PDF(Pubmed)
Abstract:
Multiple sclerosis (MS) onset at an advanced age is associated with a higher risk of developing progressive forms and a greater accumulation of disability for which there are currently no effective disease-modifying treatments. Immunosenescence is associated with the production of the senescence-associated secretory phenotype (SASP), with IL-6 being one of the most prominent cytokines. IL-6 is a determinant for the development of autoimmunity and neuroinflammation and is involved in the pathogenesis of MS. Herein, we aimed to preclinically test the therapeutic inhibition of IL-6 signaling in experimental autoimmune encephalomyelitis (EAE) as a potential age-specific treatment for elderly MS patients. Young and aged mice were immunized with myelin oligodendrocyte protein (MOG)35-55 and examined daily for neurological signs. Mice were randomized and treated with anti-IL-6 antibody. Inflammatory infiltration was evaluated in the spinal cord and the peripheral immune response was studied. The blockade of IL-6 signaling did not improve the clinical course of EAE in an aging context. However, IL-6 inhibition was associated with an increase in the peripheral immunosuppressive response as follows: a higher frequency of CD4 T cells producing IL-10, and increased frequency of inhibitory immune check points PD-1 and Tim-3 on CD4+ T cells and Lag-3 and Tim-3 on CD8+ T cells.

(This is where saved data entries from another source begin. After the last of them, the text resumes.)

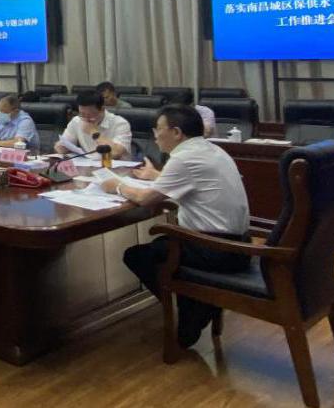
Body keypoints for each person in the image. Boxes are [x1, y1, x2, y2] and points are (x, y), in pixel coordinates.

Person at [100, 105, 250, 348]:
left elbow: (145, 199)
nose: (155, 135)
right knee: (160, 247)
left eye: (158, 129)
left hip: (214, 250)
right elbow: (193, 182)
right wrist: (155, 176)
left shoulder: (184, 158)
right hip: (238, 245)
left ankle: (191, 311)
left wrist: (115, 186)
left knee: (138, 256)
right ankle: (197, 303)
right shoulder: (212, 149)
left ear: (177, 132)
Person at [55, 90, 132, 158]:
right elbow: (63, 144)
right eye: (82, 114)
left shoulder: (120, 123)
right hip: (88, 165)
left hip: (117, 167)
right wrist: (62, 147)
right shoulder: (77, 120)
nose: (86, 119)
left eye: (90, 115)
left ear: (102, 109)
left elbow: (116, 153)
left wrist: (93, 132)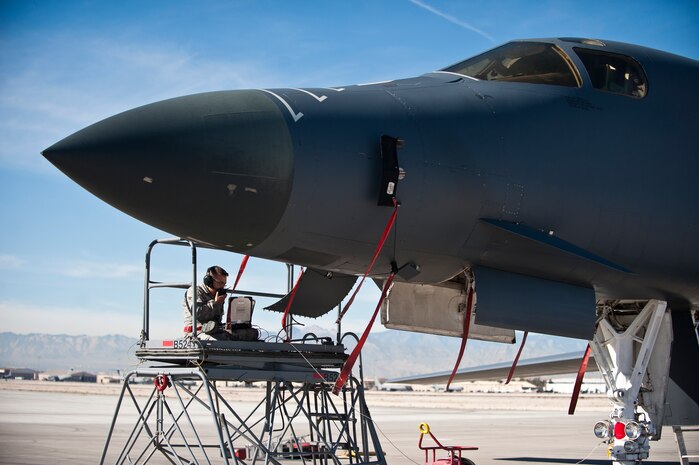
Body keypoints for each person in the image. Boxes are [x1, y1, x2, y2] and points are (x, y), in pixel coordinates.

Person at [182, 266, 258, 341]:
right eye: (220, 283)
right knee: (221, 341)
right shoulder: (195, 291)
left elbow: (217, 319)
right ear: (209, 281)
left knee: (252, 333)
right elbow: (198, 314)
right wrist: (215, 303)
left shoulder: (217, 294)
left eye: (224, 284)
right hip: (197, 332)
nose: (222, 287)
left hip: (216, 331)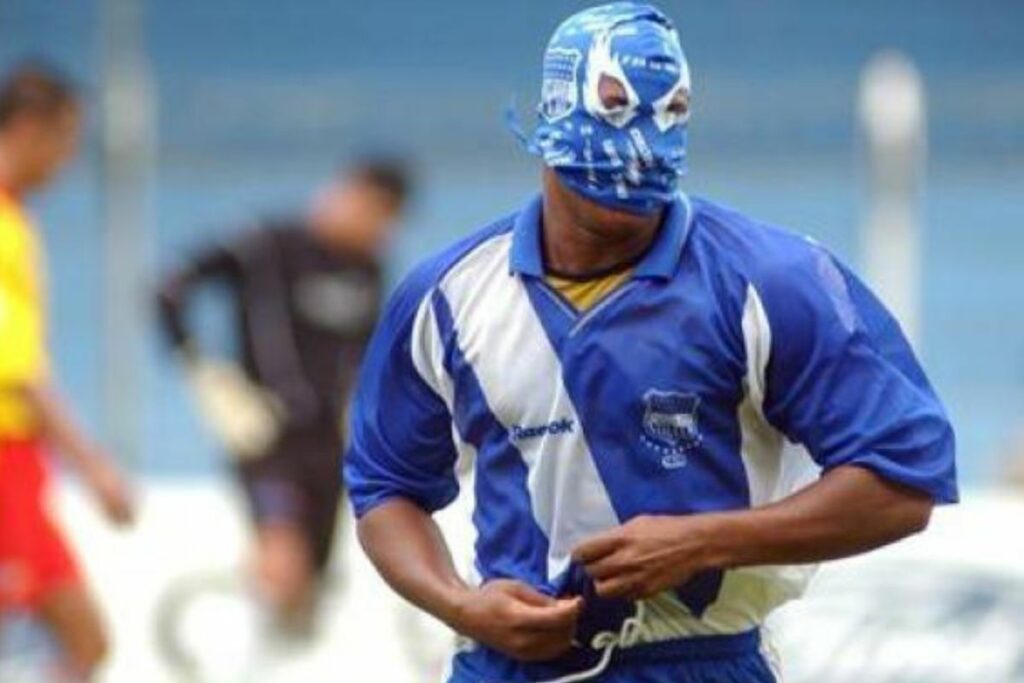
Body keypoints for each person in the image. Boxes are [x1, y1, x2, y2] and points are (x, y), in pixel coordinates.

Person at [346, 4, 957, 683]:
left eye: (672, 110)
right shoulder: (449, 293)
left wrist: (702, 541)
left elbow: (903, 481)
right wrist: (462, 604)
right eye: (614, 106)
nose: (643, 137)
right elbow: (386, 485)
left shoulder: (774, 281)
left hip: (701, 662)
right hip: (507, 666)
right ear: (557, 105)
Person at [156, 158, 410, 632]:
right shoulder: (266, 245)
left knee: (309, 592)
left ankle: (269, 645)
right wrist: (206, 375)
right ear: (343, 192)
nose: (374, 227)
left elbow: (371, 354)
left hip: (330, 446)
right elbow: (168, 288)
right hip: (267, 434)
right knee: (282, 561)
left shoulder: (369, 269)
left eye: (386, 219)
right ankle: (235, 634)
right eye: (368, 208)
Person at [0, 63, 136, 678]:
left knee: (84, 641)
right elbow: (19, 367)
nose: (67, 160)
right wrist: (97, 467)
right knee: (77, 637)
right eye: (66, 142)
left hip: (22, 462)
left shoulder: (17, 220)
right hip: (4, 458)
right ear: (30, 129)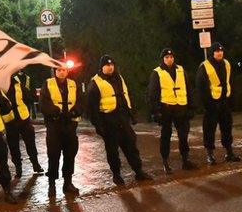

Our results open the window to further studies aimed to adjust the anti-IL-6 treatment conditions to tailor an effective age-specific therapy for elderly MS patients.
摘要:
多发性硬化症(MS)在高龄时发病与发展为进行性形式的高风险和更大的残疾积累有关,目前尚无有效的疾病改善治疗方法。免疫衰老与衰老相关分泌表型(SASP)的产生有关,IL-6是最突出的细胞因子之一。IL-6是自身免疫和神经炎症发展的决定因素,并参与MS的发病机理。在这里,我们旨在临床前测试实验性自身免疫性脑脊髓炎(EAE)中IL-6信号传导的治疗抑制作用,作为老年MS患者的潜在年龄特异性治疗方法.年轻和老年小鼠用髓磷脂少突胶质细胞蛋白(MOG)35-55免疫,并每天检查神经体征。将小鼠随机化并用抗IL-6抗体处理。评估脊髓中的炎症浸润,并研究外周免疫反应。IL-6信号传导的阻断不能改善衰老背景下EAE的临床过程。然而,IL-6抑制与外周免疫抑制反应的增加相关如下:产生IL-10的CD4T细胞的频率更高,以及CD4+T细胞上的抑制性免疫检查点PD-1和Tim-3以及CD8+T细胞上的Lag-3和Tim-3的频率增加。我们的结果为进一步的研究打开了窗口,旨在调整抗IL-6治疗条件,为老年MS患者量身定制有效的年龄特异性疗法。